We are thrilled to announce that our workshop paper entitled “Large-Scale Analysis of Malware Distribution via Fake Game Cheats and Cracked Software on YouTube” has been accepted for publication in the 5th Workshop on Attackers and Cyber-Crime Operations (WACCO 2026), co-located with IEEE EuroS&P 2026. Congratulations Yamagishi-kun!
In this work, we present VIPER (VIdeo Platform Exploitation Reconnaissance), an automated system that continuously monitors YouTube for malware distribution campaigns masquerading as game cheats or cracked software—a class of threat we term VidCrackBait. VIPER iteratively updates its search queries to track evolving attack patterns and harvests video metadata via the YouTube Data API v3. Over five months, VIPER collected 104,974 videos from 38,855 unique channels, identifying 6,976 distinct fully qualified domain names embedded in descriptions and comments.

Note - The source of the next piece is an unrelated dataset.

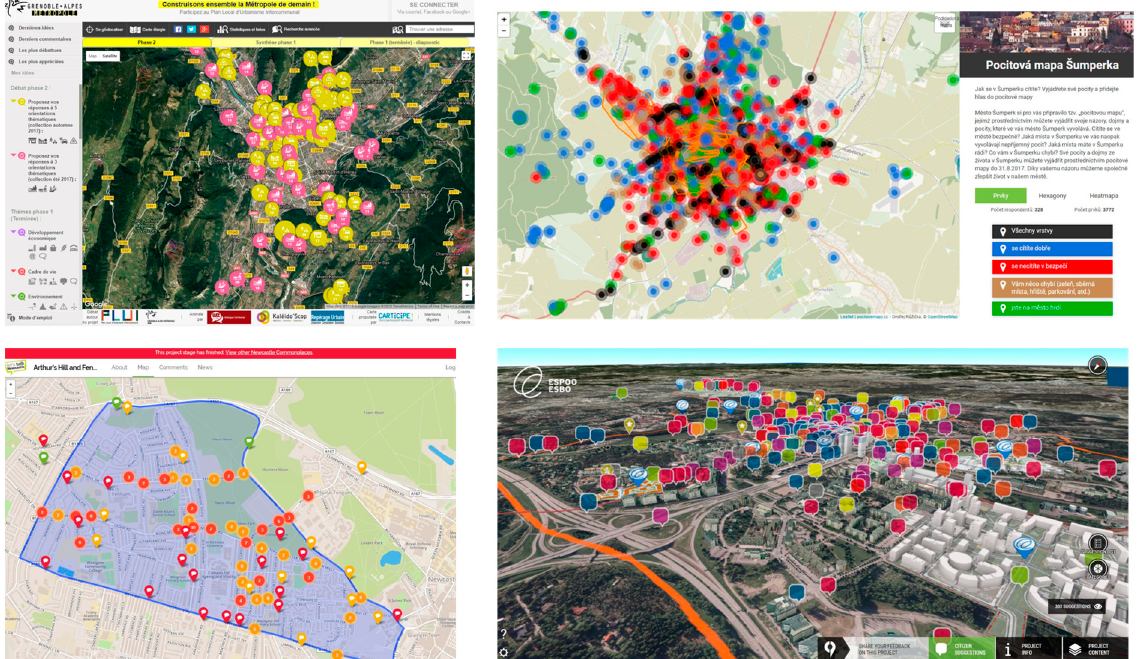
Figure 2. Screenshots of geoparticipation platforms. ( Top left ): Carticipe-Debatomap (Grenoble Metropolitan Agency, France); ( Top right ) : Emotional Maps (City of Šumperk, Czech Republic); ( Bottom left ): Commonplace (Newcastle City Council, UK); ( Bottom right ): CityPlanner (City of Espoo). Picture credits: courtesy of the platform providers.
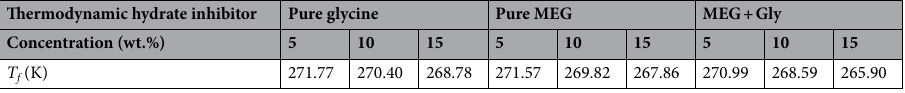
Table 3. The freezing point temperatures (K) of aqueous THI solutions in different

Our analysis reveals that attackers target popular competitive games with recurring title/description/thumbnail patterns, and we identify 396 intermediate YouTube channels that post no content but serve as persistent relay nodes—forming multi-stage redirection chains that link YouTube to messaging platforms, file-hosting services, and social media.
Rei Yamagishi, Shota Fujii, and Tatsuya Mori, "Large-Scale Analysis of Malware Distribution via Fake Game Cheats and Cracked Software on YouTube." In Proc. of the 5th Workshop on Attackers and Cyber-Crime Operations (WACCO 2026), co-located with IEEE EuroS&P 2026, Venice, Italy, Jun 2026.